Utilizing observability options and repair mapping for enhanced hint and log correlation
After a consumer is logged in, they will use the Observability plugins, view surrounding occasions in logs, correlate logs and traces, and use the Hint Analytics plugin. Customers can examine traces and spans, and group traces with latency data utilizing built-in dashboards. Customers also can drill right down to a selected hint or span and correlate it again to log occasions. The service_map processor utilized in OpenSearch Ingestion sends OpenTelemetry information to create a distributed service map for visualization in OpenSearch Dashboards.
Utilizing the mixed alerts of traces and spans, OpenSearch discovers the appliance connectivity and maps them to a service map.

After OpenSearch ingests the traces and spans from Otel, they’re aggregated to teams based on paths and traits. Durations are additionally calculated and introduced to the consumer over time.

With a hint ID, it’s doable to filter out all of the related spans by the service and see how lengthy every took, figuring out points with exterior providers equivalent to MongoDB and Redis.

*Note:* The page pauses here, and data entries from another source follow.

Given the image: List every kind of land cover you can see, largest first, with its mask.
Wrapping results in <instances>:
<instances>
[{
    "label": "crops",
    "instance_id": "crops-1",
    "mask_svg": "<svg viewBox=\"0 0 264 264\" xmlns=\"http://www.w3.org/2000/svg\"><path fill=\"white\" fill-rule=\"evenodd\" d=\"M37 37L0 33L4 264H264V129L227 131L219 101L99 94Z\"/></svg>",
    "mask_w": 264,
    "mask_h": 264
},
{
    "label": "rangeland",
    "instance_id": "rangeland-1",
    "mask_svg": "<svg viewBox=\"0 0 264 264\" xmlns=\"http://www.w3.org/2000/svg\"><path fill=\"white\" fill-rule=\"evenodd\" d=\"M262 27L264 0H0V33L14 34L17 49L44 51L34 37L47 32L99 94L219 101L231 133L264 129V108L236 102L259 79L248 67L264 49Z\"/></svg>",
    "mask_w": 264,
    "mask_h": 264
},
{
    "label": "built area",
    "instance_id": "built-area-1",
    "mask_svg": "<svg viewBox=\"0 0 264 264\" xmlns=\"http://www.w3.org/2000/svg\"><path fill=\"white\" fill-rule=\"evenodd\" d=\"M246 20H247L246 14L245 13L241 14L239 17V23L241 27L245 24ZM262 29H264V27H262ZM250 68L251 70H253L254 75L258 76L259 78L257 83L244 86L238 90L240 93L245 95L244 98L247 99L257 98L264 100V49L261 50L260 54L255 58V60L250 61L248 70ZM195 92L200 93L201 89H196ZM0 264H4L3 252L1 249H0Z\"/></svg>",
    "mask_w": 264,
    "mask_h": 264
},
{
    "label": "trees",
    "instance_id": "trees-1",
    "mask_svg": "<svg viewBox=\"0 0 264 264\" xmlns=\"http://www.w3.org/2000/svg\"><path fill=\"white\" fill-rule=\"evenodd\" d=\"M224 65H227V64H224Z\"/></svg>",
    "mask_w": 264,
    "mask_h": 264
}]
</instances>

From the spans, customers can uncover the related logs.

Submit-migration enhancements
After the migration, a powerful developer group emerged inside Kaltura that embraced the brand new observability resolution. As adoption grew, so did requests for brand new options and enhancements geared toward enhancing the general developer expertise.
One key enchancment was extending log retention. Kaltura achieved this by re-ingesting historic logs from Amazon Easy Storage Service (Amazon S3) utilizing a devoted OpenSearch Ingestion pipeline with Amazon S3 learn permissions. With this enhancement, groups can entry and analyze logs from as much as a yr in the past utilizing the identical acquainted dashboards and filters.
Along with monitoring EKS clusters and EC2 cases, Kaltura expanded its observability stack by integrating extra AWS providers. Amazon API Gateway and AWS Lambda had been launched to help log ingestion from exterior distributors, permitting for seamless correlation with current information and broader visibility throughout methods.
Lastly, to empower groups and promote autonomy, information stream templates and ISM insurance policies are managed straight by builders inside their very own repositories. By utilizing infrastructure as code instruments like Terraform, builders can outline index mappings, alerts, and dashboards as code—versioned in Git and deployed persistently throughout environments.
Conclusion
Kaltura efficiently carried out a wise log retention technique, extending actual time retention from 5 days for all log sorts to 30 days for vital logs, whereas sustaining cost-efficiency via the usage of UltraWarm nodes. This strategy led to a 60% discount in prices in comparison with their earlier resolution. Moreover, Kaltura consolidated their observability platform, streamlining operations by merging 10 separate methods right into a unified, all-in-one resolution. This consolidation not solely improved operational effectivity but in addition sparked elevated engagement from developer groups, driving function requests, fostering inside design collaborations, and attracting early adopters for brand new enhancements. If Kaltura’s journey has impressed you and also you’re desirous about implementing an analogous resolution in your group, think about these steps:
- Begin by understanding the necessities and setting expectations with the engineering groups in your group
- Begin with a fast proof of idea to get hands-on expertise
- Consult with the next assets that will help you get began:
Concerning the authors
Ido Ziv is a DevOps group chief in Kaltura with over 6 years of expertise. His hobbies embrace crusing and Kubernetes (however not on the identical time).
Roi Gamliel is a Senior Options Architect serving to startups construct on AWS. He’s passionate in regards to the OpenSearch Undertaking, serving to clients fine-tune their workloads and maximize outcomes.
Yonatan Dolan is a Principal Analytics Specialist at Amazon Internet Companies. He’s situated in Israel and helps clients harness AWS analytical providers to make use of information, acquire insights, and derive worth.